Focusing on the low energy utilization ratio problem in legacy EH-CRSNs, IRS is introduced to form IRS-aided EH-CRSNs, and EH schemes are designed to increase the amount of harvested energy. The non-convex optimization problem with the objective of maximizing the total amount of energy harvested by all CRSNs nodes is formulated. SCA algorithm is leveraged to obtain the optimal IRS reflection coefficient matrix configuration, and the computational complexity can be further reduced by subsurface partition.
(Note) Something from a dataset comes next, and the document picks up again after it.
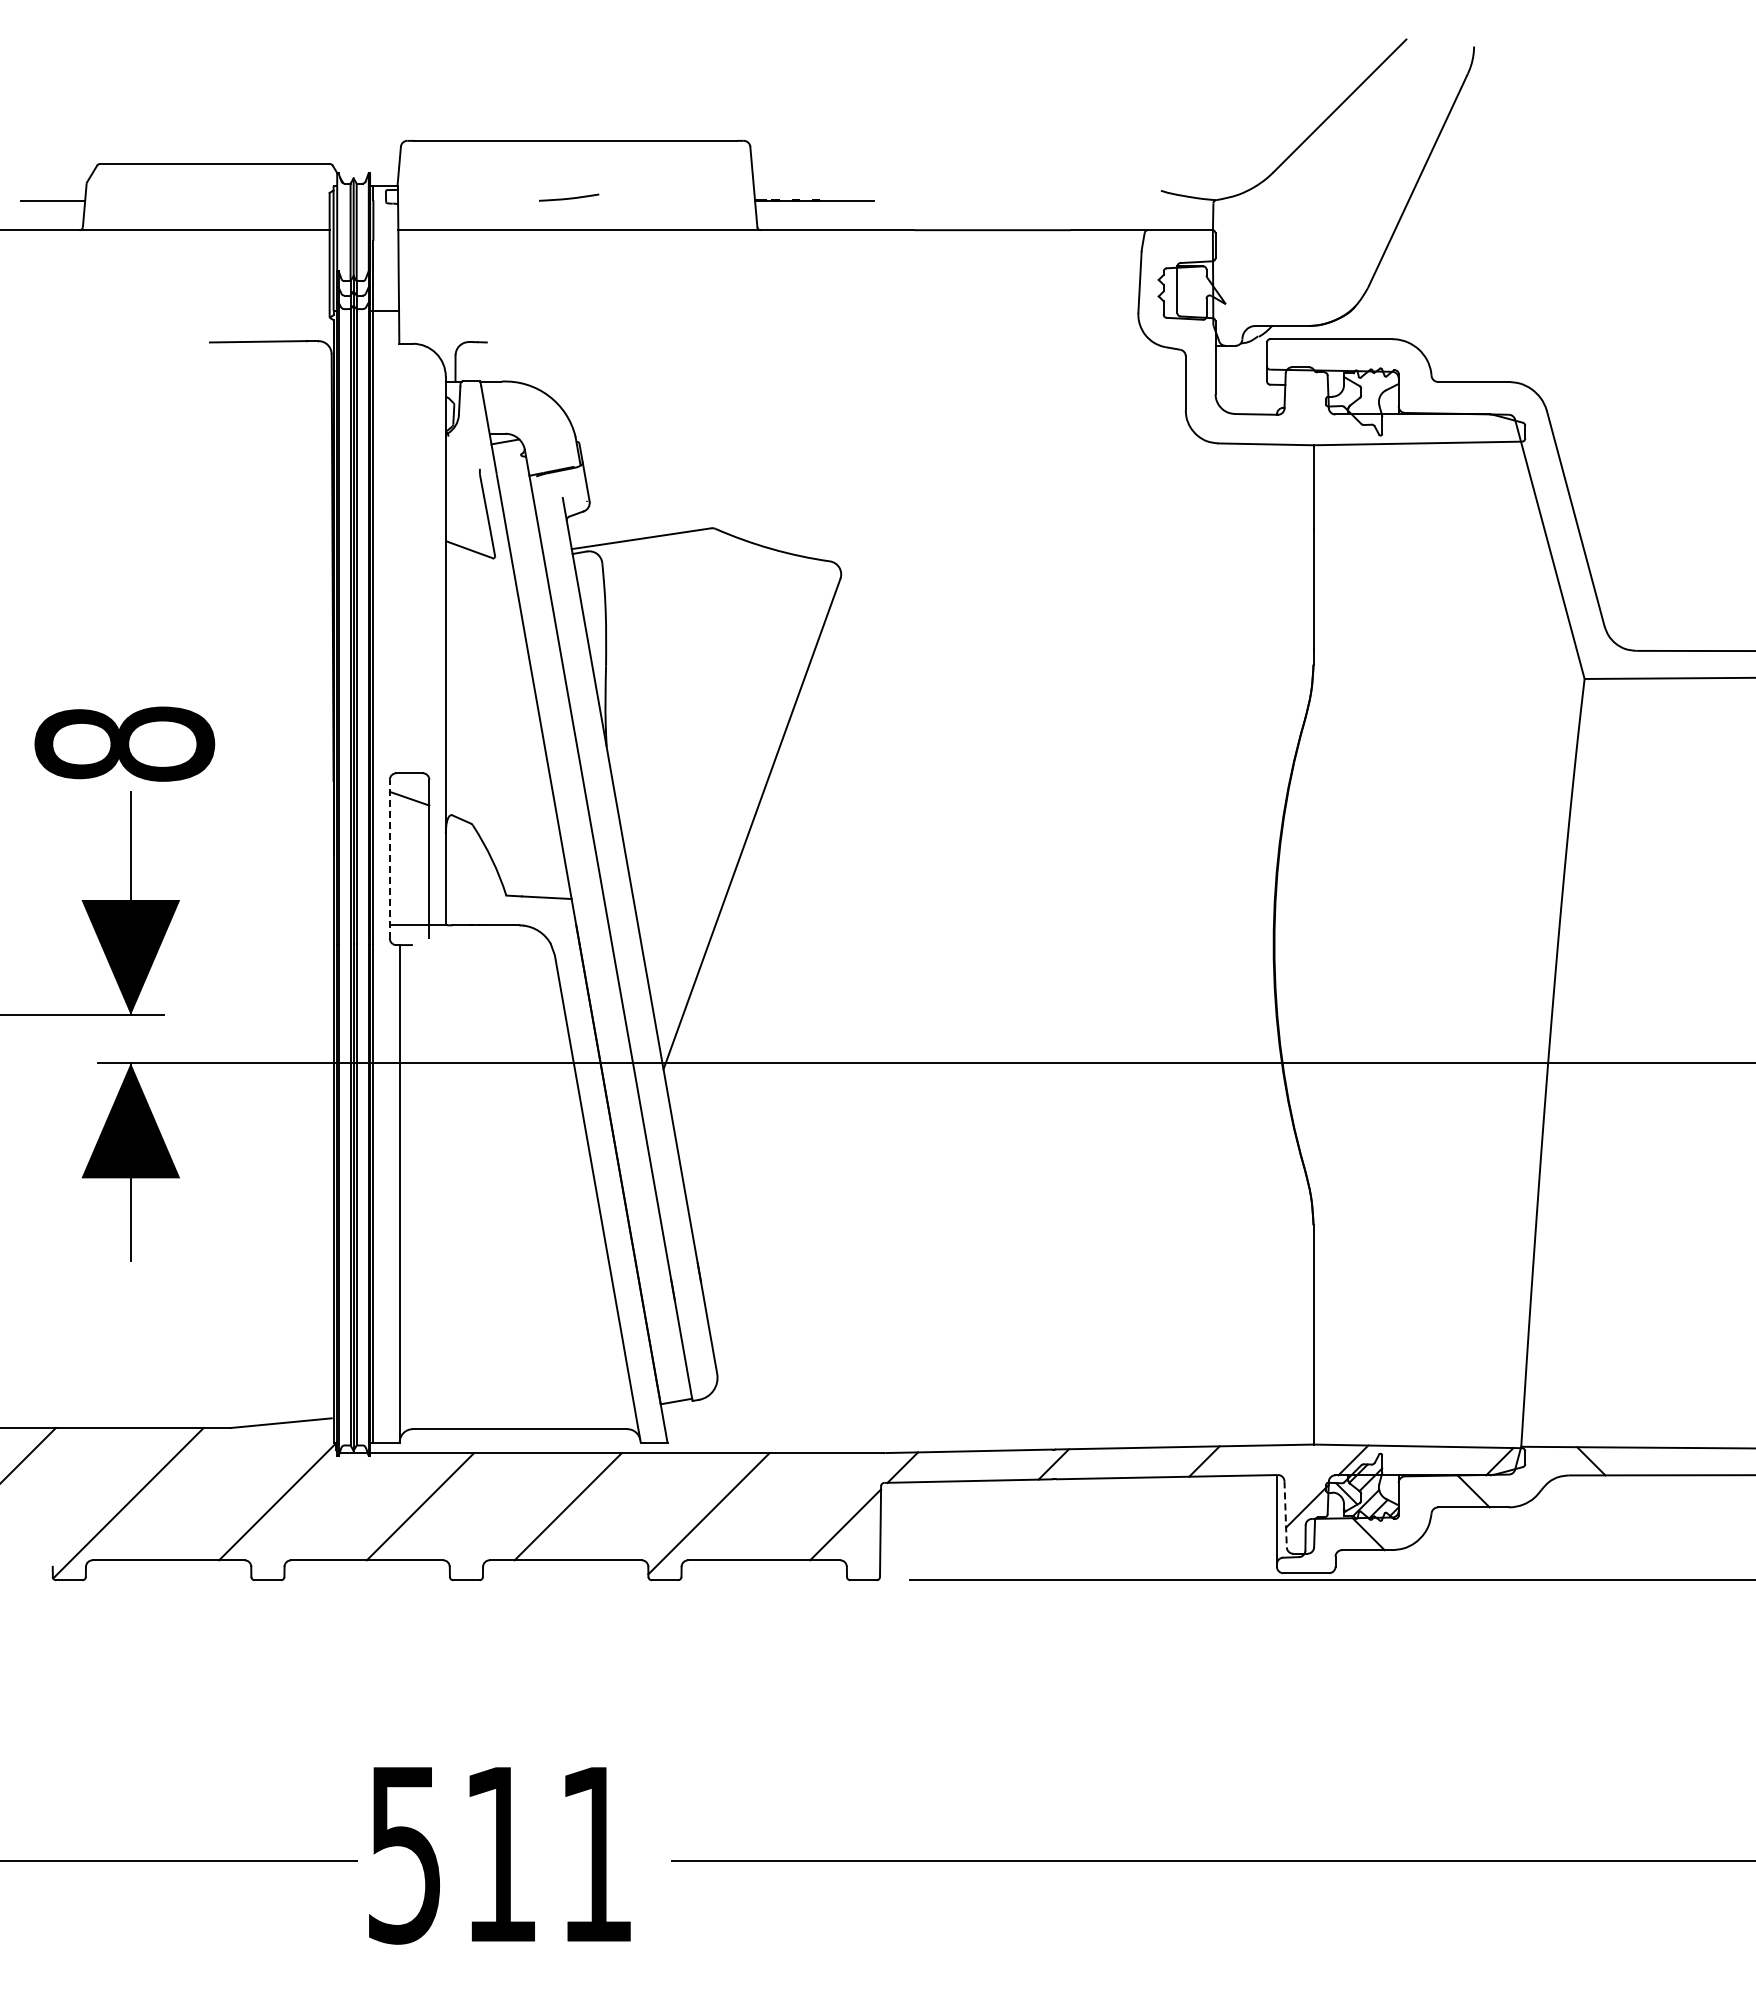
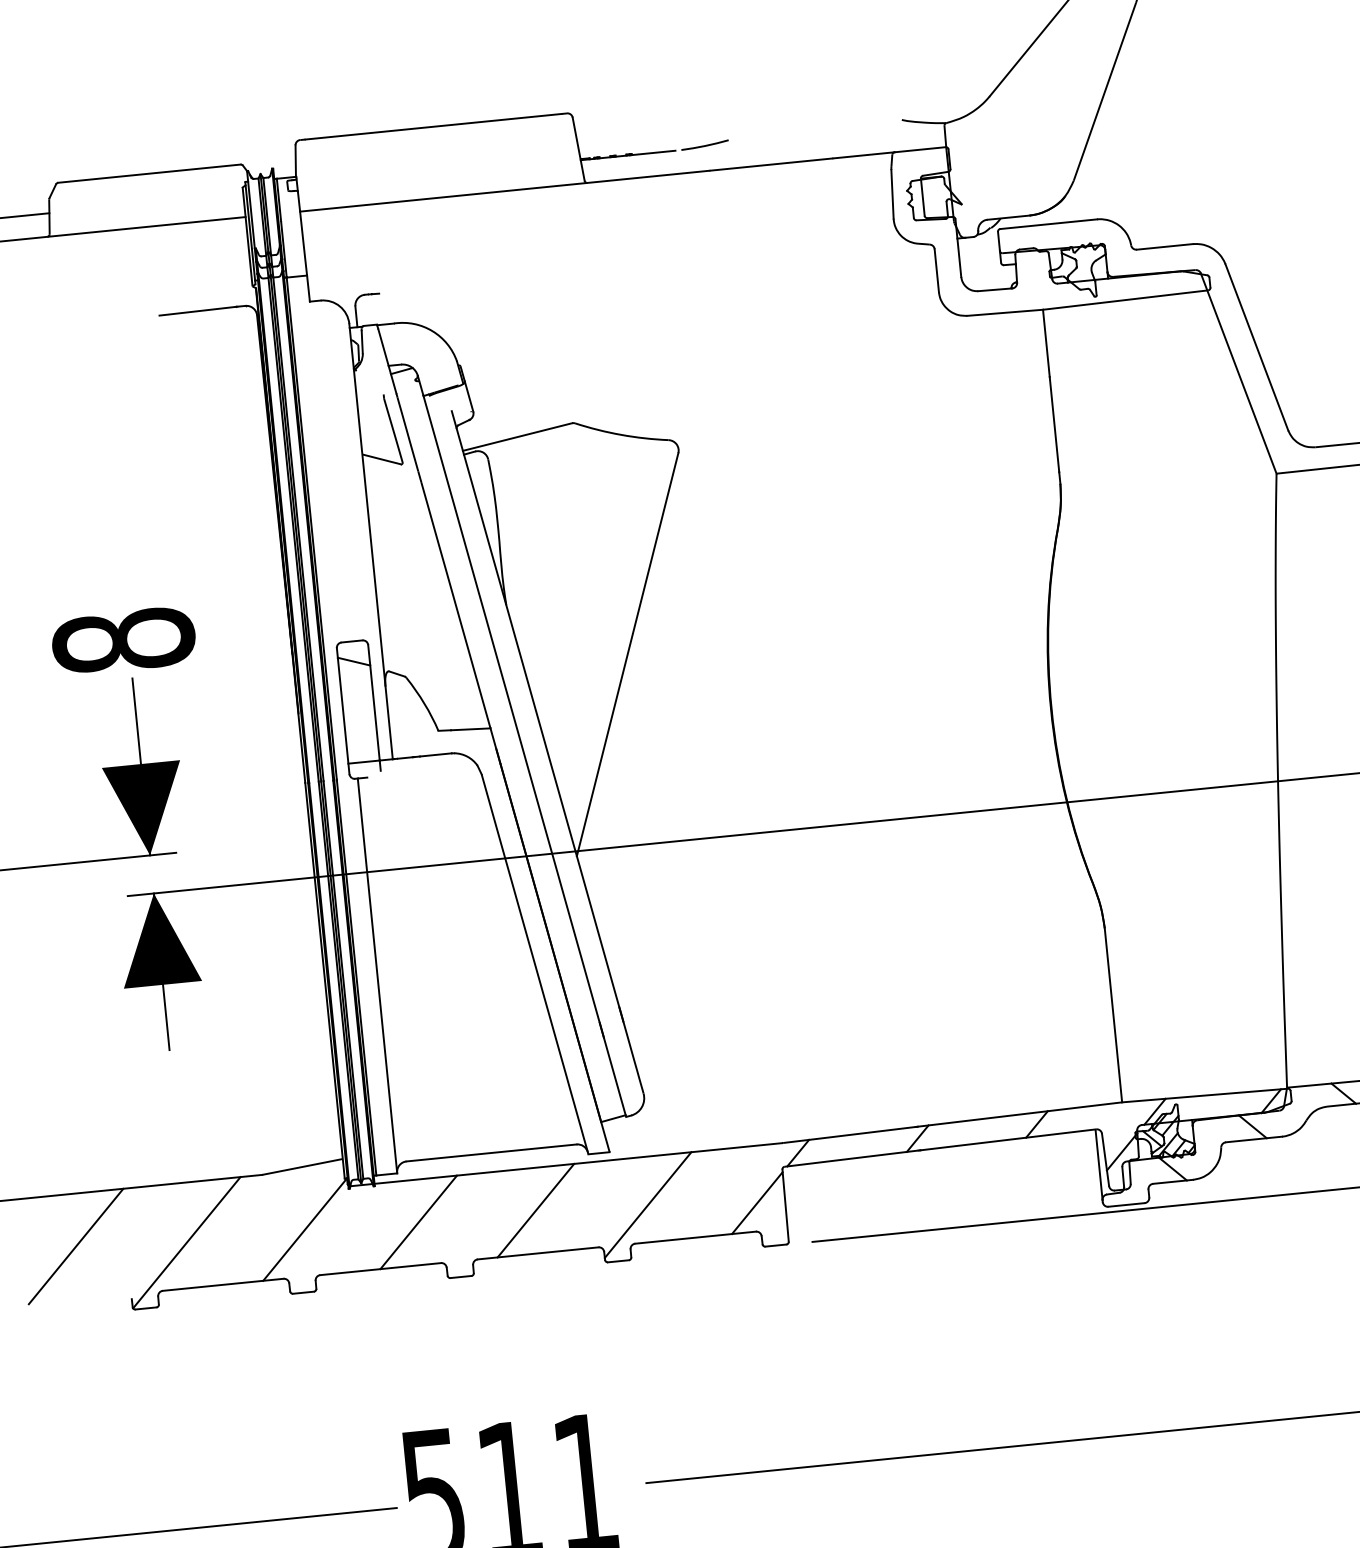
curve: (569, 197) -> (705, 144), moved
line: (389, 858) -> (342, 710), dashed -> solid
line: (1285, 1514) -> (1105, 1160), dashed -> solid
Simulation results show that there is a big difference in the amount of energy harvested by nodes, and the reasons are analyzed as follows: different Euclidean distance to the sink results in distinguished signal propagation loss, and the IRS reflection coefficient matrix configuration will cater more to nodes close to the sink. In addition, the subsurface partition-based EH schemes substitute the distance between various elements and CRSNs nodes/the sink with that between the subsurface center and CRSNs nodes/the sink, which will result in error. Correspondingly, compared with the shared reflection coefficient matrix-based EH scheme, the subsurface partition-based EH schemes will introduce less than 1% performance loss, and the performance loss will decrease as the number of subsurface increases. However, the EH schemes proposed in this paper leave EH fairness out of consideration, which may result in unbalanced energy distribution among nodes and shorten the network lifetime. In addition, simple linear EH model is leveraged to quantify the harvested energy and simplify the formulated optimization problems. In this case, the upper limit of EH performance achieved by IRS-aided EH-CRSNs is exhibited. In fact, non-linear components in practical EH circuits will lead to the non-linear characteristic of end-to-end energy conversion, and non-linear EH models are more accurate. In our future work, we will propose new EH schemes to further consider about non-linear EH models and balancing the energy harvested by CRSNs nodes.